_PROMPT A_: According to the passage on the Bible and Christianity, in what year did Webster publish his American edition of the Bible?

The Bible and Christianity (concluded)

 

Noah Webster is famed for his blue-backed speller, The American Spelling Book (1783: more than 100 million sold by the twentieth century), and as a great lexicographer whose American Dictionary of the American Language (1828) rested on an unprecedented philological apparatus involving more than twenty languages and was the most monumental work produced in America up until that time. In fact, Webster was the most prolific American author of the age, and his published bibliography runs more than six hundred pages. Having proposed a revision of the general government in May 1785 in Sketches of Public Policy, which he gave to Washington, he and Alexander Hamilton were among the first persons to anticipate the need for something like the Federal Convention of 1787.23

 

Webster agreed with [Benjamin] Rush on the centrality of the Holy Bible for education, regarding it as the source of all true wisdom.24 He revised the King James Version (1611) and published an American edition of the Bible (1833). In its preface Webster wrote: "The Bible is the chief moral cause of all that is good, and the best corrector of all that is evil, in human society; the best book for regulating the temporal concerns of men, and the only book that can serve as an infallible guide to future felicity." Webster believed that duty to God was superior to any earthly obligation and toward the end of his life adopted the jeremiad style traditional with preachers throughout the Revolutionary period in judging America flawed, sinful, and depraved. "We are an erring nation ... we deserve all our public evils." "We have forsaken God, and he has forsaken us," he wrote in 1838.25

 

George Washington regularly attended church and was a vestryman in the Episcopal Church. He gave great stress to religion in his Farewell Address (1796), calling "religion and morality" indispensable to political prosperity and patriotism and writing: "Let us with caution indulge the supposition, that morality can be maintained without religion. "David Ramsay had anticipated the judgment in 1789. He summed up the lessons of the Revolutionary experience with these words: "Remember that there can be no political happiness without liberty; that there can be no liberty without morality; and that there can be no morality without religion."26

 

To stress that these religious convictions were no monopoly of New Englanders (a hangover from their original Puritanism), a summary of the political aspects of religious convictions of the time may be cited. Alice Baldwin writes: "Southern Presbyterian ministers based their political concepts upon the Bible. The idea of a fundamental constitution based on law, of inalienable rights which were God-given and therefore natural, of government as a binding compact made between rulers and peoples, of the right of the people to hold their rulers to account and to defend their rights against all oppression, these seem to have been doctrines taught by them all . . . [I]n the South as in New England, the clergy helped in making familiar to the common people the basic principles on which the revolution was fought, our constitutional conventions held, our Bills of Rights written and our state and national constitutions founded."

 

Confronted with this and the mountain of related evidence, one modern scholar exclaims of the Americans of 1776: "Who can deny that for them the very core of existence was their relation to God?"28 A great many people of various motivations deny it, of course, one of whom (a fellow historian) serenely writes that while "Jefferson and Madison along with George Washington, John Adams, Benjamin Franklin, and nearly all of the Founding Fathers claimed to be Christians hardly any of them was."29  Presumably all politicians are pathological liars or don't know their own minds, even including founding Fathers.

_DATA SHOWN_:
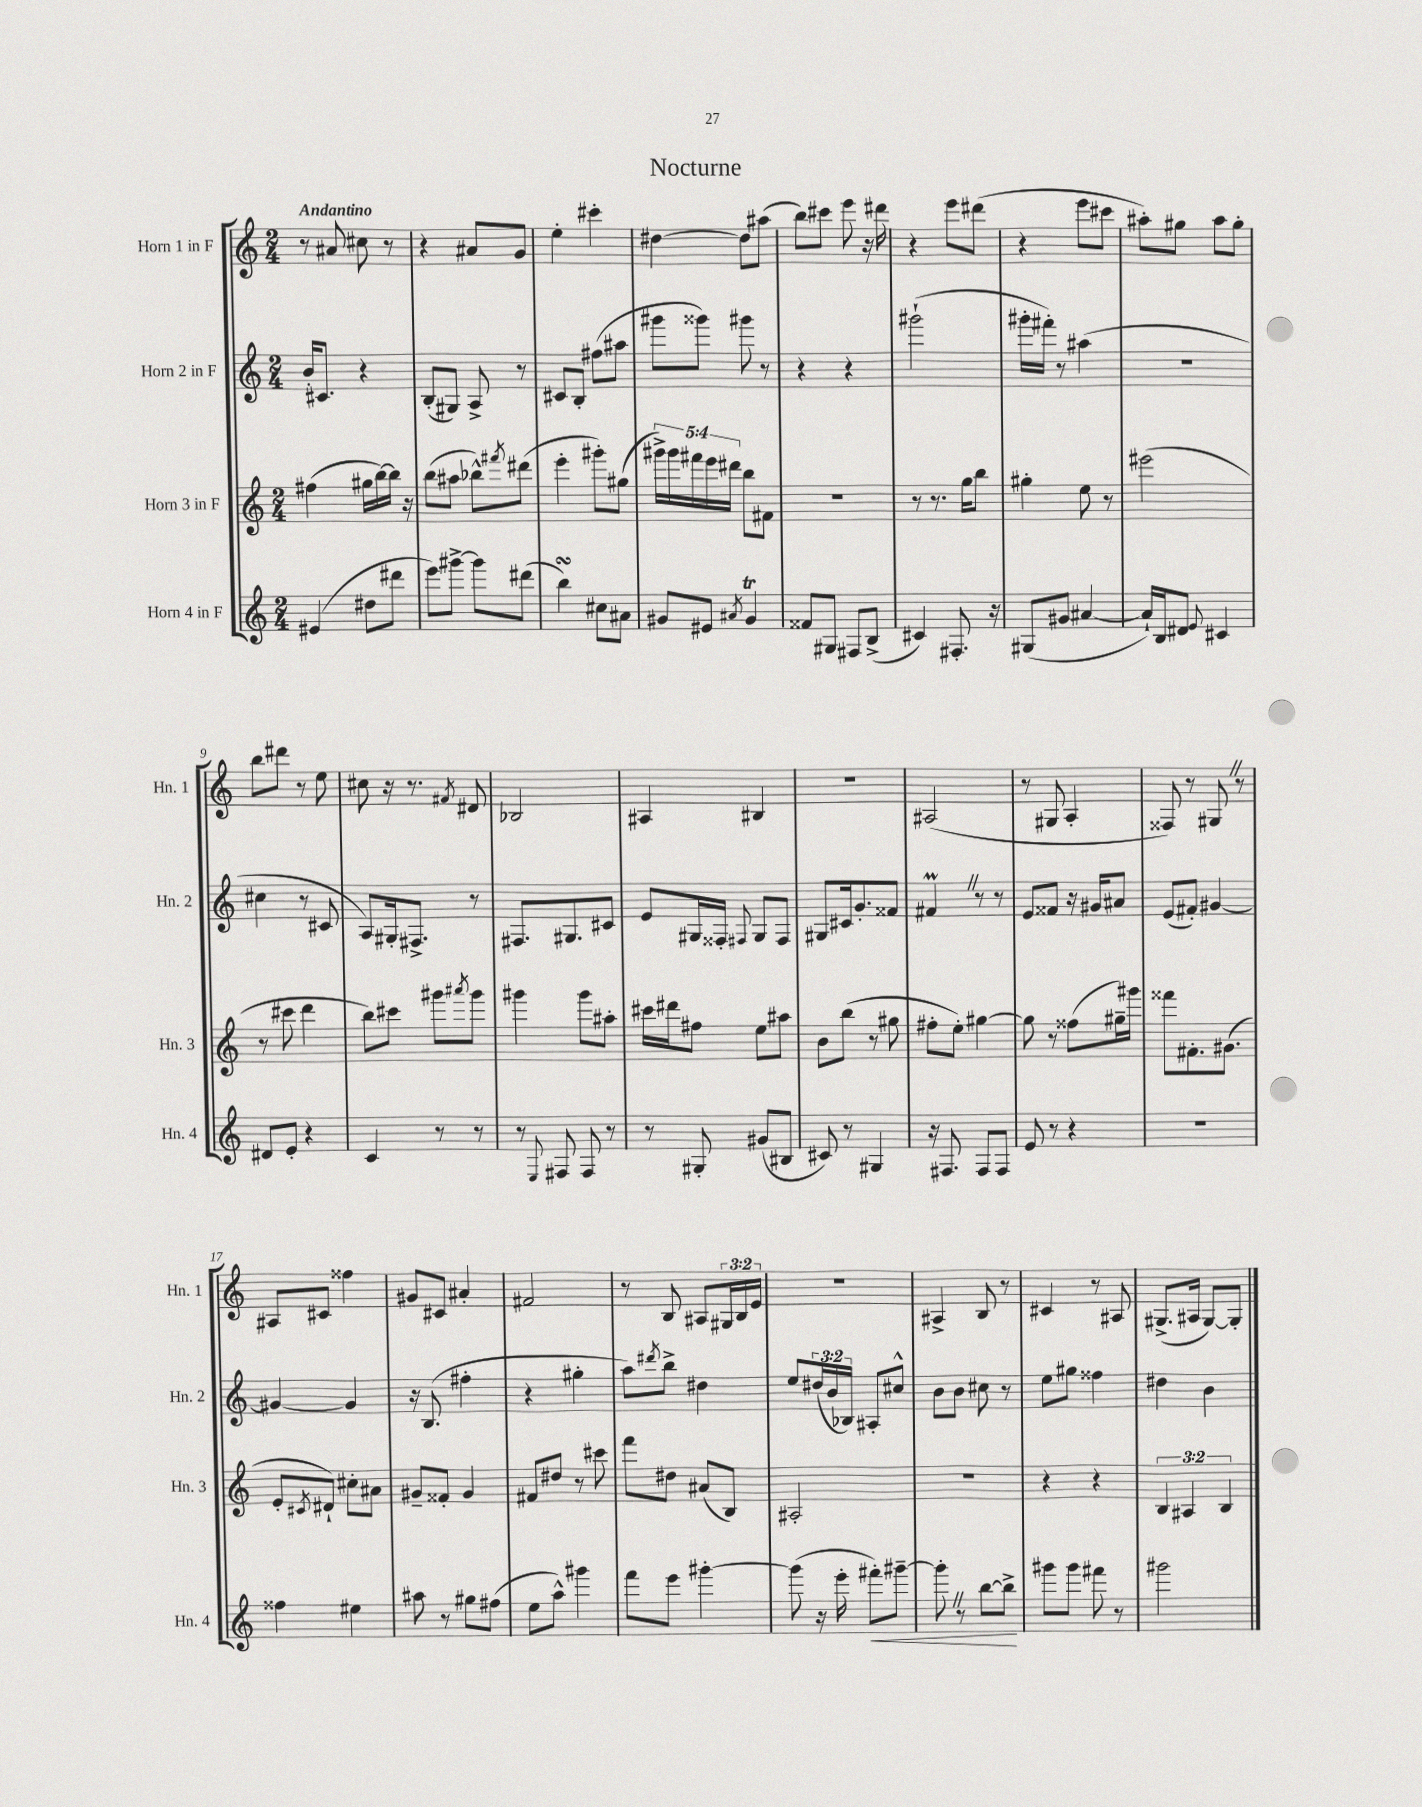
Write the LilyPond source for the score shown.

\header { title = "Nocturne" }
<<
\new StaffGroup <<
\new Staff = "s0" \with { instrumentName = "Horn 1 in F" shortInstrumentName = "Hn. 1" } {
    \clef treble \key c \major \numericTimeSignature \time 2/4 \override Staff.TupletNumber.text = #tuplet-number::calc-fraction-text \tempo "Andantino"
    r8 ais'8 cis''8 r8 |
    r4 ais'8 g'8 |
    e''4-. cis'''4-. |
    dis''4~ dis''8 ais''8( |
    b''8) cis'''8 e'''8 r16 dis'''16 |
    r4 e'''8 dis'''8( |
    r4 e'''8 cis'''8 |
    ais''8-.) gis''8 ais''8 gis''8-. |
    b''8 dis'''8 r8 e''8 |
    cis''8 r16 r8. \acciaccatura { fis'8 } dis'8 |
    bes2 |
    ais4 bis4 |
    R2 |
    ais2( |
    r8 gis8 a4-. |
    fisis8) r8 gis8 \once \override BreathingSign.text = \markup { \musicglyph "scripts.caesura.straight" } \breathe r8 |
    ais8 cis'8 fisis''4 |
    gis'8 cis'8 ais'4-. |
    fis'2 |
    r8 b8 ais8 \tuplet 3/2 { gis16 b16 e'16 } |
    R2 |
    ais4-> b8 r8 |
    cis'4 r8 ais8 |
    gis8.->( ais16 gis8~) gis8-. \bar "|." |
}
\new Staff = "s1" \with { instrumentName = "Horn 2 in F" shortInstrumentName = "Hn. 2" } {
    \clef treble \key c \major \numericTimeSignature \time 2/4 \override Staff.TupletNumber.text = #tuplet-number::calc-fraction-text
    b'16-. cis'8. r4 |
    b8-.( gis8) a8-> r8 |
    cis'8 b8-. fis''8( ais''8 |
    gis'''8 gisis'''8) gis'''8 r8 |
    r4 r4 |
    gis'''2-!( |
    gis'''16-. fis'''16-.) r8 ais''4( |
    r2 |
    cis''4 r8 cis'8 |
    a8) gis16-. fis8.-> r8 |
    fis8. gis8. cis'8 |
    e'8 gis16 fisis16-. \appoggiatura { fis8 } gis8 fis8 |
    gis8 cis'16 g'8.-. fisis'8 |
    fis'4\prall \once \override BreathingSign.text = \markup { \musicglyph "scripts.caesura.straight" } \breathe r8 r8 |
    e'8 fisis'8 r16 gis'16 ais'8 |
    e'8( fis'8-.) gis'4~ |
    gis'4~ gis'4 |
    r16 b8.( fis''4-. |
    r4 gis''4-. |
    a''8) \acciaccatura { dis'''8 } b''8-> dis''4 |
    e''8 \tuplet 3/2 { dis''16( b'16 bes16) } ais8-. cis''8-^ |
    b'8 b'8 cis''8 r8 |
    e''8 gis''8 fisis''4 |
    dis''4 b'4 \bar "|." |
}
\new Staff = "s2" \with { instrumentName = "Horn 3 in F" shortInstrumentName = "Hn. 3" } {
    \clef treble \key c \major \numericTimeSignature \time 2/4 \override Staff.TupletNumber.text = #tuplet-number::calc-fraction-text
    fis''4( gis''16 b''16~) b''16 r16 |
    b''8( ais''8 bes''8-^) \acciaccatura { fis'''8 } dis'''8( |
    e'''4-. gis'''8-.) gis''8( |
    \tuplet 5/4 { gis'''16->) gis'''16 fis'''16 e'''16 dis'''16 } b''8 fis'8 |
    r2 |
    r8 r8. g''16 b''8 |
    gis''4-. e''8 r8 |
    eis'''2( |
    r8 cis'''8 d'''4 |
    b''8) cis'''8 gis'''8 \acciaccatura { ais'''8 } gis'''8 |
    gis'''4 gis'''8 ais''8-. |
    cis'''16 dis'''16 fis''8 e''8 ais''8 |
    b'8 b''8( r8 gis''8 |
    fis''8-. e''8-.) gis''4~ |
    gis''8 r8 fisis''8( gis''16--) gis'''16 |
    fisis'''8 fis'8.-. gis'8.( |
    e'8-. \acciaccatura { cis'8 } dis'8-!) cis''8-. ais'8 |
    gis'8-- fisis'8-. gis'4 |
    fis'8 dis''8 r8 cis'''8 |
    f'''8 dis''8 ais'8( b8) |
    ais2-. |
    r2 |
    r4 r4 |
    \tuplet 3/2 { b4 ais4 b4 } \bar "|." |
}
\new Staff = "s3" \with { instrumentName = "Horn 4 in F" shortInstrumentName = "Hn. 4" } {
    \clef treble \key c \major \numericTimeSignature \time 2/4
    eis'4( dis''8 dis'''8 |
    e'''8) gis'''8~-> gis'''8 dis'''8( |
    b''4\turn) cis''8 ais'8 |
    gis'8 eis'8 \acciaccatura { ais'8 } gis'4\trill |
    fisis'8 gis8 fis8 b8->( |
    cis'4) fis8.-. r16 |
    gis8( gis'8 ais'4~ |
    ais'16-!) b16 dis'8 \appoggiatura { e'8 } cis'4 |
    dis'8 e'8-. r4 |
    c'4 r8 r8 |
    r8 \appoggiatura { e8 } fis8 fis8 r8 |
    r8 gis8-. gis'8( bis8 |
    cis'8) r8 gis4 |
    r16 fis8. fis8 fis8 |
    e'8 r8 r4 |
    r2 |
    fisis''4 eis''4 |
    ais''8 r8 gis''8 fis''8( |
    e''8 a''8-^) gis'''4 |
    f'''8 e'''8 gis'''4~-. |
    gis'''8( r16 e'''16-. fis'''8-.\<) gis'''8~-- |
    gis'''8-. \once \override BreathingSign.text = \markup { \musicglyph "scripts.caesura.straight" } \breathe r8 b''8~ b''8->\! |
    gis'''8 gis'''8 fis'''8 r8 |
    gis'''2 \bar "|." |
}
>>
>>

_PROMPT B_: Identify every line in the entries that contains the string "tuplet", and copy each one. Case counts.

_EXERCISE RESPONSE A_: 1833

_EXERCISE RESPONSE B_:
    \clef treble \key c \major \numericTimeSignature \time 2/4 \override Staff.TupletNumber.text = #tuplet-number::calc-fraction-text \tempo "Andantino"
    r8 b8 ais8 \tuplet 3/2 { gis16 b16 e'16 } |
    \clef treble \key c \major \numericTimeSignature \time 2/4 \override Staff.TupletNumber.text = #tuplet-number::calc-fraction-text
    e''8 \tuplet 3/2 { dis''16( b'16 bes16) } ais8-. cis''8-^ |
    \clef treble \key c \major \numericTimeSignature \time 2/4 \override Staff.TupletNumber.text = #tuplet-number::calc-fraction-text
    \tuplet 5/4 { gis'''16->) gis'''16 fis'''16 e'''16 dis'''16 } b''8 fis'8 |
    \tuplet 3/2 { b4 ais4 b4 } \bar "|." |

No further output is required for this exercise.